EXERCISES
a: Could you copy the part of the care home ruling article starting at "Britain has had" and ending at "ruled on Wednesday."?
b: Which people are mentioned by name in the care home ruling article?

EXERCISE TEXT
..............................
Britain has had one of the highest Covid death tolls, at more than 174,000 people. ©AFP

London (AFP) - The UK government acted unlawfully by discharging elderly hospital patients into care homes in the early stages of the coronavirus pandemic, where many died, two judges ruled on Wednesday.

Policies in place as the virus took hold in Britain in early 2020 failed to take into account the risk to elderly and vulnerable residents from asymptomatic transmission, said the High Court judges.

Prime Minister Boris Johnson's government has been repeatedly criticised for its initial response to the global health crisis.

In October last year, lawmakers concluded that "many thousands of deaths" could have been avoided had elderly patients been tested before they were discharged into care homes.

Johnson's former chief aide, Dominic Cummings, has even accused the then health secretary Matt Hancock of having lied to colleagues that patients were tested.

Wednesday's ruling at the High Court in London came in a case brought against Hancock and Public Health England by two women whose fathers died from Covid-19.

Evidence from policy documents in March and early April 2020 showed that the government "simply failed to take into account the highly relevant consideration of the risk to elderly and vulnerable residents from asymptomatic transmission", said the judges.
..............................
THE DATA
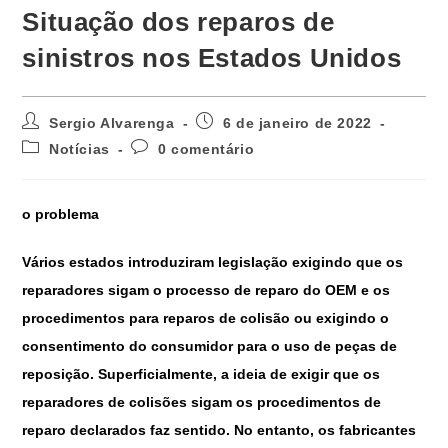
Situação dos reparos de
sinistros nos Estados Unidos
Sergio Alvarenga
6 de janeiro de 2022
Notícias
0 comentário
o problema
Vários estados introduziram legislação exigindo que os
reparadores sigam o processo de reparo do OEM e os
procedimentos para reparos de colisão ou exigindo o
consentimento do consumidor para o uso de peças de
reposição. Superficialmente, a ideia de exigir que os
reparadores de colisões sigam os procedimentos de
reparo declarados faz sentido. No entanto, os fabricantes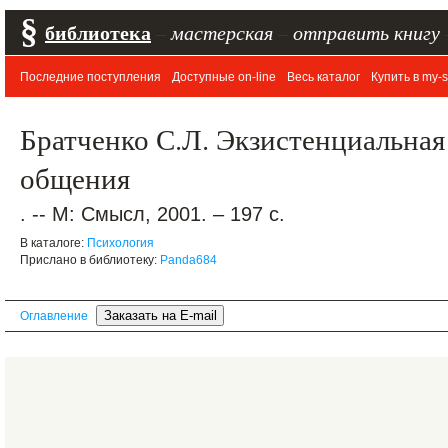
§
библиотека
–
мастерская
–
отправить книгу
Последние поступления
Доступные on-line
Весь каталог
Купить в my-s
Братченко С.Л. Экзистенциальная
общения
. -- М: Смысл, 2001. – 197 с.
В каталоге:
Психология
Прислано в библиотеку:
Panda684
Оглавление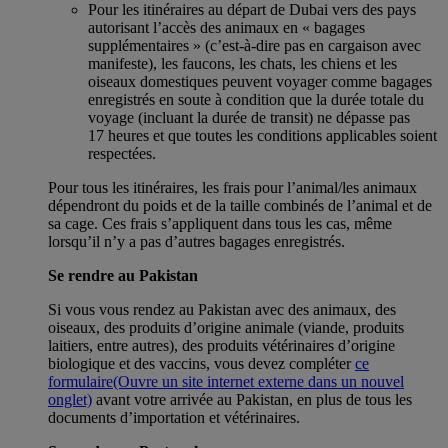
Pour les itinéraires au départ de Dubai vers des pays
autorisant l’accès des animaux en « bagages
supplémentaires » (c’est-à-dire pas en cargaison avec
manifeste), les faucons, les chats, les chiens et les
oiseaux domestiques peuvent voyager comme bagages
enregistrés en soute à condition que la durée totale du
voyage (incluant la durée de transit) ne dépasse pas
17 heures et que toutes les conditions applicables soient
respectées.
Pour tous les itinéraires, les frais pour l’animal/les animaux
dépendront du poids et de la taille combinés de l’animal et de
sa cage. Ces frais s’appliquent dans tous les cas, même
lorsqu’il n’y a pas d’autres bagages enregistrés.
Se rendre au Pakistan
Si vous vous rendez au Pakistan avec des animaux, des
oiseaux, des produits d’origine animale (viande, produits
laitiers, entre autres), des produits vétérinaires d’origine
biologique et des vaccins, vous devez compléter
ce
formulaire
(Ouvre un site internet externe dans un nouvel
onglet)
avant votre arrivée au Pakistan, en plus de tous les
documents d’importation et vétérinaires.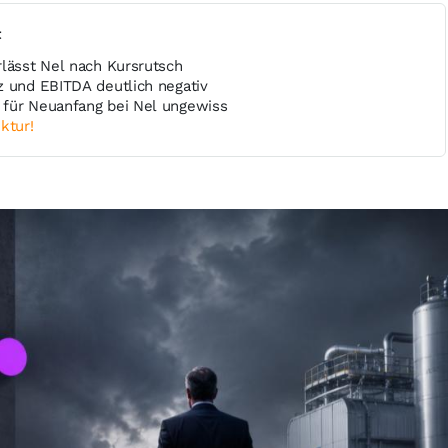
t
rlässt Nel nach Kursrutsch
z und EBITDA deutlich negativ
für Neuanfang bei Nel ungewiss
ktur!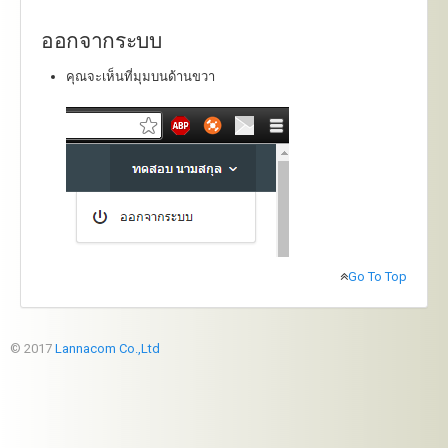
ออกจากระบบ
คุณจะเห็นที่มุมบนด้านขวา
Go To Top
© 2017
Lannacom Co.,Ltd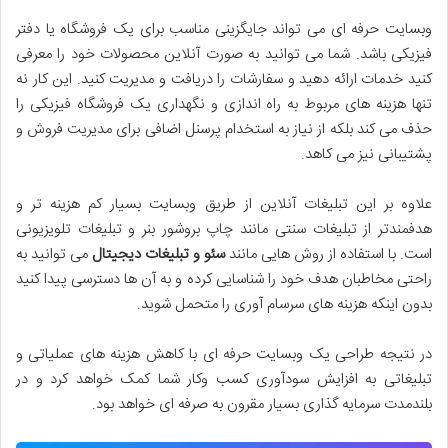
وبسایت حرفه ای می تواند جایگزینی مناسب برای یک فروشگاه یا دفتر
فیزیکی باشد. شما می توانید به صورت آنلاین محصولات خود را معرفی
کنید خدمات ارائه دهید و سفارشات را دریافت و مدیریت کنید. این کار نه
تنها هزینه های مربوط به راه اندازی و نگهداری یک فروشگاه فیزیکی را
حذف می کند بلکه از نیاز به استخدام پرسنل اضافی برای مدیریت فروش و
پشتیبانی نیز می کاهد.
علاوه بر این تبلیغات آنلاین از طریق وبسایت بسیار کم هزینه تر و
هدفمندتر از تبلیغات سنتی مانند چاپ بروشور بنر و تبلیغات تلویزیونی
است. با استفاده از روش هایی مانند
سئو و تبلیغات دیجیتال
می توانید به
راحتی مخاطبان هدف خود را شناسایی کرده و به آن ها دسترسی پیدا کنید
بدون اینکه هزینه های سرسام آوری را متحمل شوید.
در نتیجه طراحی یک وبسایت حرفه ای با کاهش هزینه های عملیاتی و
تبلیغاتی به افزایش سودآوری کسب وکار شما کمک خواهد کرد و در
بلندمدت سرمایه گذاری بسیار مقرون به صرفه ای خواهد بود.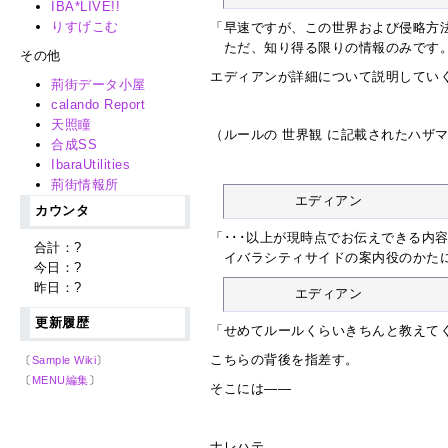
IBA*LIVE!!
りすげこむ
「早速ですが、この世界および侵略方
ただ、知り得る限りの情報のみです。
その他
エディアンが詳細について説明してい
荊街データ小屋
calando Report
天照瞳
（ルールの 世界観 に記載されたハザ
合成SS
IbaraUtilities
荊街情報所
	エディアン
カウンタ
「･･･以上が現時点でお伝えできる内
合計：
?
イバラシティサイドの案内役のかたに
今日：
?
昨日：
?
	エディアン
更新履歴
「せめてルールくらいきちんと教えてく
こちらの背後を指差す。
〔
Sample Wiki
〕
〔
MENU編集
〕
そこには――
ナレハテ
..............................
ANSWERS TO EACH TASK
a:
Britain has had one of the highest Covid death tolls, at more than 174,000 people. ©AFP

London (AFP) - The UK government acted unlawfully by discharging elderly hospital patients into care homes in the early stages of the coronavirus pandemic, where many died, two judges ruled on Wednesday.

b:
Boris Johnson
Dominic Cummings
Matt Hancock